Hey, willing to deal with the UK?
If so can I ask: 
What condition are the Tau Hammerheads in? Painted/not
Is it the old or new Farsight model? Painted/not?
Condition/details on the Necron Warriors and Lords as well please. Painted/not?

To trade I have SM Termies, Tact squads and some other bits plus ££ of course.

Many thanks!!


----------



## wboyden (Jun 16, 2013)

PM'd.


----------



## MitchH311 (Jul 1, 2013)

Hi,

I have these 6 close combat terminators : 





That I am looking to trade. I am keen on 3-6 crisis suits, 3 battlesuits, shadowsun and drones. I have a distinct preference for unassembled, but could handle assembled ones if need be.

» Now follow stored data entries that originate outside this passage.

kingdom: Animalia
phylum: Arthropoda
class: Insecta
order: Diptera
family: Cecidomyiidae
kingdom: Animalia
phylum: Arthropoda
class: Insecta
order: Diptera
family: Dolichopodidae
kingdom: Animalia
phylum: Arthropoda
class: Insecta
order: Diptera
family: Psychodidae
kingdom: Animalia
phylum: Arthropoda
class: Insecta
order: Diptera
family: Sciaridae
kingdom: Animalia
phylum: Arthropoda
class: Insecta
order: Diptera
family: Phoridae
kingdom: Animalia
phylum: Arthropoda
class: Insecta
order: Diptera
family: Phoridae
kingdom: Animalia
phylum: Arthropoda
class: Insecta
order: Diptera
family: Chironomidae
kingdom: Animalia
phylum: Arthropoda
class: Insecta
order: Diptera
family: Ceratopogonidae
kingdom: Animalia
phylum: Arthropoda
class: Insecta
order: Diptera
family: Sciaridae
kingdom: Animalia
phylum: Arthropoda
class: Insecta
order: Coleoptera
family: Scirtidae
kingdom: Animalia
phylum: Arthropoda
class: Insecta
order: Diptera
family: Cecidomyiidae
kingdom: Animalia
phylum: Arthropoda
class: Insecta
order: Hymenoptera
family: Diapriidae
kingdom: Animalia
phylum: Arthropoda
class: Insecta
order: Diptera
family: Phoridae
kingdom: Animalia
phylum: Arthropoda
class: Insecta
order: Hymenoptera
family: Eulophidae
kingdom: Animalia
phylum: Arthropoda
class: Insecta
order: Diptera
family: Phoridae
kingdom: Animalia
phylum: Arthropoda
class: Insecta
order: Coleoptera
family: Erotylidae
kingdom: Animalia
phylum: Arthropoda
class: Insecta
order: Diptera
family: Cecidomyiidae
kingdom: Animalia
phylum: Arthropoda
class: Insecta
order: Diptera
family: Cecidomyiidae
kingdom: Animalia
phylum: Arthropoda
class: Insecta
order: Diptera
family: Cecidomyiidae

I am also after DE: 4x Incubi 6x Kabalites 4x Wyches 2x Scourges (feathered wings) and 2 mandrakes. I'm fine for them to be metal but they need to look like the current models. Making a blood bowl team 

If your not interested in termies, I could always talk cash. Feel free to PM

Mitch


----------



## Phrazer (Oct 14, 2008)

Hummm sorry but I didnt get a Pm off you (if you were talking to me!!) lol


----------



## Chosen of Malal (Nov 5, 2012)

Are any of the DE still available, and if so are they new or old models?


----------



## bebe (Mar 5, 2008)

I have a FW KoS - I want tankabustas, deffkoptas, flyers, meganobs only


----------